#### Supplied passage
----------
Ghost Ships

A "canal sized" schooner similar to the St. Peter loading coal, as that ship did before setting out on its final voyage. This ship is alongside the trestle at Fair Haven. The St Peter started out from Oswego. Courtesy Sterling Historical Society

I’ve sailed upstate’s inland waters for nearly 40 years and have seen some strange and wonderous things. Dancing waterspouts, bizarre mirages and rain squalls that dropped snails on my boat are odd to be sure. But recently I learned that even stranger things can happen on Lake Ontario. Last winter while researching my latest book on shipwrecks, I learned that the lake is haunted.

Tall ships and graceful schooners once sailed the lake, a place with a rich maritime heritage dating back 300 years. Part of that heritage exists today in the form of some of the best preserved underwater shipwrecks anywhere in the world. One of those wrecks is that of the St. Peter, a three-masted schooner that went to the bottom in 1898 during a storm. She foundered just a few days before Halloween. She was deep loaded with coal and was running before a storm. At least one person, the captain’s wife, is known to have died with her. Their bones lie today just east of Pultneyville in 117 feet of water.

The ship is intact and well preserved, and each year underwater tourists attempt the challenging deep dive to visit her grave. But in late fall, some scuba divers report strange occurrences in the wreck’s vicinity.
----------
#### Recorded information
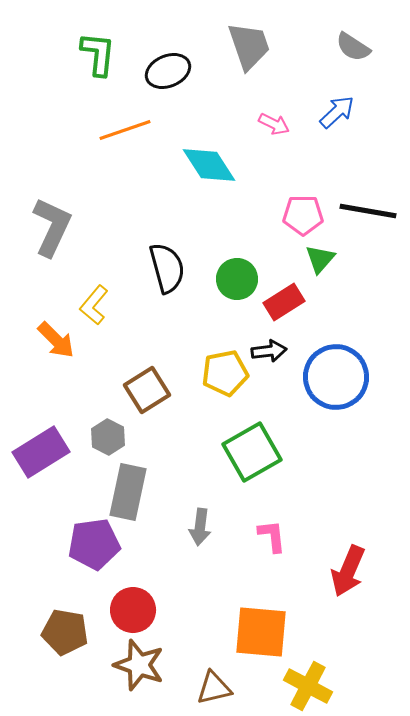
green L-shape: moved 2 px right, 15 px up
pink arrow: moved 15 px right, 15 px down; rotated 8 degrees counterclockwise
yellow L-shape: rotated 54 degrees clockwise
----------
#### Written exercise 1
List the strange sights that the ghost ships piece says its narrator has seen while sailing upstate's inland waters.
#### Written exercise 2
Continue the ghost ships piece from its final sentence.
The data has no role in this exercise.

#### Task answer 1
- Dancing waterspouts
- Bizarre mirages
- Rain squalls that dropped snails on the boat

#### Task answer 2
The captain’s wife is known to shoreline residents living near the site of the tragedy as “Martha.” It’s said that she makes an appearance to wreck divers when danger lurks upon the lake. Sometimes in October the water surges in a peculiar way in and out of the little harbor at Hugh’s Marina where most divers launch their boats. The flow is almost like a tide, and the divers say that the captain’s wife is pushing the water to draw the little boats back into the safe harbor. Some believe she is trying to keep people off the deep deadly lake where she died. She also occasionally appears in human form, again usually in the fall. It’s said that ever since the big anchor from the wreck was brought ashore and hung up under an oak at Hughes Marina that she started coming ashore.

Jenkin’s Misfortune
Several stories exist of ghosts that appear to Lake Ontario sailors and divers in times of danger, as if in an attempt to warn the living of mortal peril. There is even a tale of a ghost dog that once saved a sailor’s life. Back in 1875 when cargo schooners were still common on the lake, the crew of the I.G. Jenkins, a stout Oswego-built schooner, was locking their ship through the Welland Canal. A sailor said to be given to the second sight (and/or an occasional dram of whiskey) was at the helm when a large, very wet black dog climbed over the ship’s railing, walked across the deck and disappeared again. The helmsmen took this to be a warning of things to come and promptly left his post, grabbed his duffle from the forecastle, and cleared out.

He followed the ship down the towpath, warning his mates that they, too, should leave, until the captain cursed him and drove him off. Then the Jenkins towed out into Lake Ontario on a late November day, loaded with 20,000 bushels of “number one” wheat from Milwaukee bound for the mills of her homeport of Oswego.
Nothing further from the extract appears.